Provided entries ->
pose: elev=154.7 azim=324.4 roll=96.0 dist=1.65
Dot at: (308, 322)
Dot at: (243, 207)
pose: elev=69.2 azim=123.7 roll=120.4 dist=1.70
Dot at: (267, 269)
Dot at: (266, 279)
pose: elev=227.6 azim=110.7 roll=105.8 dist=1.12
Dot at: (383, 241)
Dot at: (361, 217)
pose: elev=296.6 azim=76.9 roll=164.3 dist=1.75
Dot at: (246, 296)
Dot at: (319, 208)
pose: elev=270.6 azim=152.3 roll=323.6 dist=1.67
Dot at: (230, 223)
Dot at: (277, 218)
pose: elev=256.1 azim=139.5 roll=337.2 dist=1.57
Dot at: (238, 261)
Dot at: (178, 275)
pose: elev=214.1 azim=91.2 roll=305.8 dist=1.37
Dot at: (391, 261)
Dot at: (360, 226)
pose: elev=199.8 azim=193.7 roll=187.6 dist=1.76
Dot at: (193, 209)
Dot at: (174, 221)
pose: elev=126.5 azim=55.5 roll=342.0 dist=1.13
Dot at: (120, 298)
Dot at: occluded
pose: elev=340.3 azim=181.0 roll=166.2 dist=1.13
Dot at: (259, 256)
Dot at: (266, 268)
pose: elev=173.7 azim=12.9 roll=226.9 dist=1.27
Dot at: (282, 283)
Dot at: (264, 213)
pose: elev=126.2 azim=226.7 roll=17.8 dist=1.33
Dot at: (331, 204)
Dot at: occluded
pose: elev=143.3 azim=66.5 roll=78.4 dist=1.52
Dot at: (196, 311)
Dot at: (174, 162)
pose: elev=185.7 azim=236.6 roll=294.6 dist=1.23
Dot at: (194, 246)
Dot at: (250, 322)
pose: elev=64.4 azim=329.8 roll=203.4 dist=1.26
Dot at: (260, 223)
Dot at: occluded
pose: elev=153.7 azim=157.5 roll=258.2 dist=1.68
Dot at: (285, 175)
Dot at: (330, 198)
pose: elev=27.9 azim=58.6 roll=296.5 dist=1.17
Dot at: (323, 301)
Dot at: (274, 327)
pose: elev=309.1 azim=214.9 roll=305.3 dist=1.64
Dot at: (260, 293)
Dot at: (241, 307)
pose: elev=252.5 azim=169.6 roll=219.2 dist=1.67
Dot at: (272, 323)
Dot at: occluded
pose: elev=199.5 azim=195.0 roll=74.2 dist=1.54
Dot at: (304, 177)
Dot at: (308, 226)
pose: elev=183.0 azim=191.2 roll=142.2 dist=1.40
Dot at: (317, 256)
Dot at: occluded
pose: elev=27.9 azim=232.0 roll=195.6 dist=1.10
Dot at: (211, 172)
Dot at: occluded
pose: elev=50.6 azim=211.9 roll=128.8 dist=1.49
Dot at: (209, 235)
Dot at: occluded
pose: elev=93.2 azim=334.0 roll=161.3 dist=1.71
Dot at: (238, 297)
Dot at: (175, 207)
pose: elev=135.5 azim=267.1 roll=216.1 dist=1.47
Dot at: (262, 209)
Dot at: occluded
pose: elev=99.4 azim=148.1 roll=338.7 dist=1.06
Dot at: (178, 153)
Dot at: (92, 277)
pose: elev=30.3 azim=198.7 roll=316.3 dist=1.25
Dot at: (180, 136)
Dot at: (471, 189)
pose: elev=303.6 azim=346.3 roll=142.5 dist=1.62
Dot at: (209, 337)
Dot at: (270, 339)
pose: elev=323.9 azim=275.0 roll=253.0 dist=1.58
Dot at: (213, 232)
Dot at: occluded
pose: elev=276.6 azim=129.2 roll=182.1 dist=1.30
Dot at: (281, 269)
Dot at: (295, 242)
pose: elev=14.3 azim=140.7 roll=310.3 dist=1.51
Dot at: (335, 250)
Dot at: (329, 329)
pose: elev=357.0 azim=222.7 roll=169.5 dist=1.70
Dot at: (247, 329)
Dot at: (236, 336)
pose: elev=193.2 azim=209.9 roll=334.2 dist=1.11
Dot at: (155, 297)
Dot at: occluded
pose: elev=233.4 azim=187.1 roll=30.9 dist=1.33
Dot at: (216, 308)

Goal ->
Copy out the lines above with "pose" swapped for "camera" each time it appears, leaving everything else as it is.

Solution to this problem ->
camera: elev=154.7 azim=324.4 roll=96.0 dist=1.65
Dot at: (308, 322)
Dot at: (243, 207)
camera: elev=69.2 azim=123.7 roll=120.4 dist=1.70
Dot at: (267, 269)
Dot at: (266, 279)
camera: elev=227.6 azim=110.7 roll=105.8 dist=1.12
Dot at: (383, 241)
Dot at: (361, 217)
camera: elev=296.6 azim=76.9 roll=164.3 dist=1.75
Dot at: (246, 296)
Dot at: (319, 208)
camera: elev=270.6 azim=152.3 roll=323.6 dist=1.67
Dot at: (230, 223)
Dot at: (277, 218)
camera: elev=256.1 azim=139.5 roll=337.2 dist=1.57
Dot at: (238, 261)
Dot at: (178, 275)
camera: elev=214.1 azim=91.2 roll=305.8 dist=1.37
Dot at: (391, 261)
Dot at: (360, 226)
camera: elev=199.8 azim=193.7 roll=187.6 dist=1.76
Dot at: (193, 209)
Dot at: (174, 221)
camera: elev=126.5 azim=55.5 roll=342.0 dist=1.13
Dot at: (120, 298)
Dot at: occluded
camera: elev=340.3 azim=181.0 roll=166.2 dist=1.13
Dot at: (259, 256)
Dot at: (266, 268)
camera: elev=173.7 azim=12.9 roll=226.9 dist=1.27
Dot at: (282, 283)
Dot at: (264, 213)
camera: elev=126.2 azim=226.7 roll=17.8 dist=1.33
Dot at: (331, 204)
Dot at: occluded
camera: elev=143.3 azim=66.5 roll=78.4 dist=1.52
Dot at: (196, 311)
Dot at: (174, 162)
camera: elev=185.7 azim=236.6 roll=294.6 dist=1.23
Dot at: (194, 246)
Dot at: (250, 322)
camera: elev=64.4 azim=329.8 roll=203.4 dist=1.26
Dot at: (260, 223)
Dot at: occluded
camera: elev=153.7 azim=157.5 roll=258.2 dist=1.68
Dot at: (285, 175)
Dot at: (330, 198)
camera: elev=27.9 azim=58.6 roll=296.5 dist=1.17
Dot at: (323, 301)
Dot at: (274, 327)
camera: elev=309.1 azim=214.9 roll=305.3 dist=1.64
Dot at: (260, 293)
Dot at: (241, 307)
camera: elev=252.5 azim=169.6 roll=219.2 dist=1.67
Dot at: (272, 323)
Dot at: occluded
camera: elev=199.5 azim=195.0 roll=74.2 dist=1.54
Dot at: (304, 177)
Dot at: (308, 226)
camera: elev=183.0 azim=191.2 roll=142.2 dist=1.40
Dot at: (317, 256)
Dot at: occluded
camera: elev=27.9 azim=232.0 roll=195.6 dist=1.10
Dot at: (211, 172)
Dot at: occluded
camera: elev=50.6 azim=211.9 roll=128.8 dist=1.49
Dot at: (209, 235)
Dot at: occluded
camera: elev=93.2 azim=334.0 roll=161.3 dist=1.71
Dot at: (238, 297)
Dot at: (175, 207)
camera: elev=135.5 azim=267.1 roll=216.1 dist=1.47
Dot at: (262, 209)
Dot at: occluded
camera: elev=99.4 azim=148.1 roll=338.7 dist=1.06
Dot at: (178, 153)
Dot at: (92, 277)
camera: elev=30.3 azim=198.7 roll=316.3 dist=1.25
Dot at: (180, 136)
Dot at: (471, 189)
camera: elev=303.6 azim=346.3 roll=142.5 dist=1.62
Dot at: (209, 337)
Dot at: (270, 339)
camera: elev=323.9 azim=275.0 roll=253.0 dist=1.58
Dot at: (213, 232)
Dot at: occluded
camera: elev=276.6 azim=129.2 roll=182.1 dist=1.30
Dot at: (281, 269)
Dot at: (295, 242)
camera: elev=14.3 azim=140.7 roll=310.3 dist=1.51
Dot at: (335, 250)
Dot at: (329, 329)
camera: elev=357.0 azim=222.7 roll=169.5 dist=1.70
Dot at: (247, 329)
Dot at: (236, 336)
camera: elev=193.2 azim=209.9 roll=334.2 dist=1.11
Dot at: (155, 297)
Dot at: occluded
camera: elev=233.4 azim=187.1 roll=30.9 dist=1.33
Dot at: (216, 308)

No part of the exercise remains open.